Questa è l ragione per cui San Paolo dice chiaramente “ Di nient’altro mi glorierò se non della Croce del Signore Nostro Gesù Cristo in cui è la vita e la nostra salvezza”. Tutto passa attraverso la Croce e dal cuore squarciato di Cristo Crocifisso sgorgano tutte le grazie e nasce la Chiesa.

“Stat Crux dum volvitur orbis” Mentre il mondo gira sta immobile la Croce intorno a cui tutto si muove. Paolo avrebbe potuto dire agli ateniesi che in essa e attraverso di essa “viviamo, ci muoviamo e stiamo”.

La ragione di tutto questo è nel fatto che ogni giorno celebrando l’Eucarestia si rinnova il Sacrificio della Croce a cui si uniscono i sacrifici di tutti gli uomini che acquistano in Cristo un valore infinito. Ogni giorno in questa Eucarestia cosmica, il sangue di Cristo lava il mondo dalle sue iniquità e respira la vittoria della Redenzione.
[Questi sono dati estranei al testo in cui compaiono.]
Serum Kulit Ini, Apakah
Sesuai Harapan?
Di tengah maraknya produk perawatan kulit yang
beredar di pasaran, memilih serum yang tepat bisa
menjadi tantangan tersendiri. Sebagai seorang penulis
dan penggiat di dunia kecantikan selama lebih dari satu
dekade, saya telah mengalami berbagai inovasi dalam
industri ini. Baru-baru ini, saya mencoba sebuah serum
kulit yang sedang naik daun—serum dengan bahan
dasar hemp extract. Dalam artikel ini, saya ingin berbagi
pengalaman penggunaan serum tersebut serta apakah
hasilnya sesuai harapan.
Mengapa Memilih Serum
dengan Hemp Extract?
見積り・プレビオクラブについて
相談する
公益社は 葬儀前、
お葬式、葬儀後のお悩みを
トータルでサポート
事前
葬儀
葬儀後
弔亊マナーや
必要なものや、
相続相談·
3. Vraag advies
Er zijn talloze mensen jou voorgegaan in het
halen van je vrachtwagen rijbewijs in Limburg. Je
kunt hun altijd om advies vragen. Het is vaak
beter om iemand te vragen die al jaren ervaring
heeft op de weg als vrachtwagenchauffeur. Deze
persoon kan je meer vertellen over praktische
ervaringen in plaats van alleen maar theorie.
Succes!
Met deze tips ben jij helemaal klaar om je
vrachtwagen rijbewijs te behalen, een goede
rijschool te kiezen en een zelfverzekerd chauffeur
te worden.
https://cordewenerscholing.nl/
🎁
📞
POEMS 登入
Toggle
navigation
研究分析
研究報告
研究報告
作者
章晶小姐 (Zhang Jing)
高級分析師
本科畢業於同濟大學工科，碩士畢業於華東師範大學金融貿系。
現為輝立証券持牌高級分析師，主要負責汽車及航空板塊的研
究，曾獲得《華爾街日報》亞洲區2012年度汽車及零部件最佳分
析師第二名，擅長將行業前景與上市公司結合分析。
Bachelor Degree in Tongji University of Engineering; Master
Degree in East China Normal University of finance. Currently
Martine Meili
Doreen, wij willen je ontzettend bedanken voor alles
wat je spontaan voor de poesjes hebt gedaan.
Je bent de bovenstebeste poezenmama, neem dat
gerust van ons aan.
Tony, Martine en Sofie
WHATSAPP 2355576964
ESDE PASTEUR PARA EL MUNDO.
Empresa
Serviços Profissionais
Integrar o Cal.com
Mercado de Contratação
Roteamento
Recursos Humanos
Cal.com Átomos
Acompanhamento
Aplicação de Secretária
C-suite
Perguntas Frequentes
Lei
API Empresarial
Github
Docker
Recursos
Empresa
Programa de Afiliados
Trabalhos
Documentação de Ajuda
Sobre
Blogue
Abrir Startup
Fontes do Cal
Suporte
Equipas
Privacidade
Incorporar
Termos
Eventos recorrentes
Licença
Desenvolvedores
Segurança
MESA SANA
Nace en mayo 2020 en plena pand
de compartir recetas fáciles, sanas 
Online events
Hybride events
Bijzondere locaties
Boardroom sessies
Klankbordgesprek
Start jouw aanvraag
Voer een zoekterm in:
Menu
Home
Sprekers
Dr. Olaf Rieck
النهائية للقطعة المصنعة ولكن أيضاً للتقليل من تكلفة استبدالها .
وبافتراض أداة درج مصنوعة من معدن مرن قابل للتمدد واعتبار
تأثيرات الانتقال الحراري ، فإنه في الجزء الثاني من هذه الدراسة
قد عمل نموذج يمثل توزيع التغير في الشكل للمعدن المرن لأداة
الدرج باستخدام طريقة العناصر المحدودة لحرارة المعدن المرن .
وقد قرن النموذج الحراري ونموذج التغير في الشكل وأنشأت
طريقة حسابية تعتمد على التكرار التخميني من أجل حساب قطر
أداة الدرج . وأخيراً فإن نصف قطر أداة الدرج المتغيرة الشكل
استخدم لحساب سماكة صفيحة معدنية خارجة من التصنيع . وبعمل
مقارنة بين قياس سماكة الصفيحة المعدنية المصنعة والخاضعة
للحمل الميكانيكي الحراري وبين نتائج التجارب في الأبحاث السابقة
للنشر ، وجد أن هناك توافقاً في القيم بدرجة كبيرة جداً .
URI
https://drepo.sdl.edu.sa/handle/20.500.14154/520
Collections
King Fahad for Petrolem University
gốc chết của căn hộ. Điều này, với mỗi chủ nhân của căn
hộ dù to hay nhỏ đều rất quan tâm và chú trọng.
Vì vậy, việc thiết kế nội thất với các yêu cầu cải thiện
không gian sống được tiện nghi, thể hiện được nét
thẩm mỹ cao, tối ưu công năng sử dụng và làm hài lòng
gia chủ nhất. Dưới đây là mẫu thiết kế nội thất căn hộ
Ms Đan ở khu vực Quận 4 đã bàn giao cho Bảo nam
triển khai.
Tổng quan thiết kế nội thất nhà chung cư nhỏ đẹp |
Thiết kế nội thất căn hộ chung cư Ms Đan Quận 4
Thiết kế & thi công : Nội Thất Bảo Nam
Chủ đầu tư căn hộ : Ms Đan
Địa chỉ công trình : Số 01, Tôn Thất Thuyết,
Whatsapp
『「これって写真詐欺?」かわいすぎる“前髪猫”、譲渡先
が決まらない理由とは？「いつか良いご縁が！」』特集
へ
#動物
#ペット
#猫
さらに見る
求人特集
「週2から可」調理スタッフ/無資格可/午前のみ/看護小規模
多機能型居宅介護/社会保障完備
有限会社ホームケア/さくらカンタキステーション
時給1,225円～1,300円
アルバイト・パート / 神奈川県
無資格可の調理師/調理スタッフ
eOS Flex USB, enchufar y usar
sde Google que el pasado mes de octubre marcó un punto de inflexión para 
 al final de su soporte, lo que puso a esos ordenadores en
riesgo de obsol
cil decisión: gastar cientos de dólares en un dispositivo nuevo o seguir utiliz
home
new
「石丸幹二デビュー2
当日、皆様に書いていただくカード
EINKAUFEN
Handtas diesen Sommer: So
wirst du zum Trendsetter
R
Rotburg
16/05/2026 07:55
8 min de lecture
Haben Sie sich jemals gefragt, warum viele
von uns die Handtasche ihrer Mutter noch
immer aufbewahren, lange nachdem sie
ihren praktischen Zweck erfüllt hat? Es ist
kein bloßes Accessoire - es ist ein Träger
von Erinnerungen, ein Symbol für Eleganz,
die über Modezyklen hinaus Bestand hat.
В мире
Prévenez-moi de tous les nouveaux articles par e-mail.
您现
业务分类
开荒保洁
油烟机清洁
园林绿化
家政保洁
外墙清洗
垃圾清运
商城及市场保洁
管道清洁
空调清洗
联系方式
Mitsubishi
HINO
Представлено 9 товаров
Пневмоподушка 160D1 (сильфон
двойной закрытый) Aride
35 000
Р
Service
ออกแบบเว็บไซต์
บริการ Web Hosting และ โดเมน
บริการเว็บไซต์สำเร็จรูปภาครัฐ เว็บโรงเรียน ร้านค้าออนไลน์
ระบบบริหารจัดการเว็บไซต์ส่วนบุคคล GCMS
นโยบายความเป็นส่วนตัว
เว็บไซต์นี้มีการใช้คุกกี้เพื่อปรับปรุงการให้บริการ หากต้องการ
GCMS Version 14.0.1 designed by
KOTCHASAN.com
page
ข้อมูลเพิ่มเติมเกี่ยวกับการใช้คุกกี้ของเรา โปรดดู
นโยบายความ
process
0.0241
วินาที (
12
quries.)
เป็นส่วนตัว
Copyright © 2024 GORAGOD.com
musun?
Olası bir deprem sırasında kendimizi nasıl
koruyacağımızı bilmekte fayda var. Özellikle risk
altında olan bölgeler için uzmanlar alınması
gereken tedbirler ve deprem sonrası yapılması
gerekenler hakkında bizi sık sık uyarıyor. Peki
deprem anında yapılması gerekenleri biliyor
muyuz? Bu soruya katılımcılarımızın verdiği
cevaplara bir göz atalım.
Questa è fondamentalmente la ragione della nostra Speranza.

In questa festa la chiesa saluta la Croce come unica speranza, albero della salvezza suo vessillo vittorioso con cui la Sposa di Cristo affronta la storia e le prove delle persecuzioni e tiene stretta a se la Croce con la convinzione che “Dalla Croce non si scende ma si risorge”.

Questa è la festa in cui siamo chiamati a confrontarci con la nostra idea di Cristianesimo. Gesù non ha fatto complimenti, ha detto chiaramente “Chi vuol venire dietro di me rinneghi se stesso, prenda la sua Croce e mi segua”. Ciò che non è segnato dalla croce non è cristiano e aggiungerei, non è umano perché la vita porta con se la Croce attraverso cui si nasce, si vive e si conclude.